> **AIM OF THE TASK**
Answer these questions from the passage on the Lakers–Knicks NBA finals below.
(a) How many points did Jerry Lucas score in Game 1?
(b) Which Knicks forward hurt his side in Game 2?
(c) By what score did Los Angeles win Game 2?

----- PASSAGE SHOWN

The Los Angeles Lakers played against the New York Knicks in the NBA finals during the postseason.

Game 1
Although without Willis Reed because of his knee injury. Jerry Lucas scored 26 points but was only one of several Knicks who was red hot. Bill Bradley hit 11 of 12 shots from the field as New York shot 53 percent for the game. The team took advantage of a nearly perfect first half to jump to a good lead and won easily, 114–92. Early in the second half, the Forum crowd began filing out dejectedly. It looked like another Los Angeles fold in the Finals.

Game 2
Knicks forward Dave DeBusschere hurt his side and didn't play after the first half. Hairston scored 12 points in the second half, and Los Angeles evened the series with a 106–92 win.

----------
----- INPUT DATA

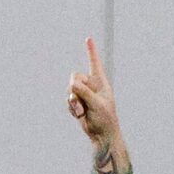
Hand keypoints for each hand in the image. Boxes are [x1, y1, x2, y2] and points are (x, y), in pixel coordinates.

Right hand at [68, 38, 128, 173]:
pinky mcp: (77, 102)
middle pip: (75, 76)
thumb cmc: (105, 119)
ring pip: (69, 89)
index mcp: (101, 82)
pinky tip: (80, 115)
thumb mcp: (97, 104)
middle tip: (81, 100)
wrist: (101, 134)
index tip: (88, 39)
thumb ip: (85, 92)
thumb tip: (72, 84)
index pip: (95, 63)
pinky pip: (68, 99)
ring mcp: (83, 93)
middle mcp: (91, 85)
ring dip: (73, 101)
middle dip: (75, 88)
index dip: (91, 51)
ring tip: (82, 111)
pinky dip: (71, 108)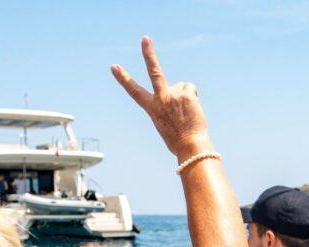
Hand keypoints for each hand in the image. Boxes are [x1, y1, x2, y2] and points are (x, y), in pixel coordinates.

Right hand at [111, 37, 211, 160]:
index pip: (134, 91)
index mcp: (151, 108)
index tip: (114, 66)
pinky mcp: (186, 93)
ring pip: (181, 86)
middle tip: (145, 38)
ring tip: (187, 113)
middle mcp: (160, 98)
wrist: (190, 146)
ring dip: (186, 97)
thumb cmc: (177, 139)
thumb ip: (167, 107)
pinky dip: (194, 98)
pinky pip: (191, 89)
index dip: (123, 78)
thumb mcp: (165, 123)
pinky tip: (193, 110)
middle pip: (154, 71)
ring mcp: (173, 94)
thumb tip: (178, 96)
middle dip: (148, 54)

----------

> **REPLY TO THE TASK**
(a) 26 points
(b) Dave DeBusschere
(c) 106–92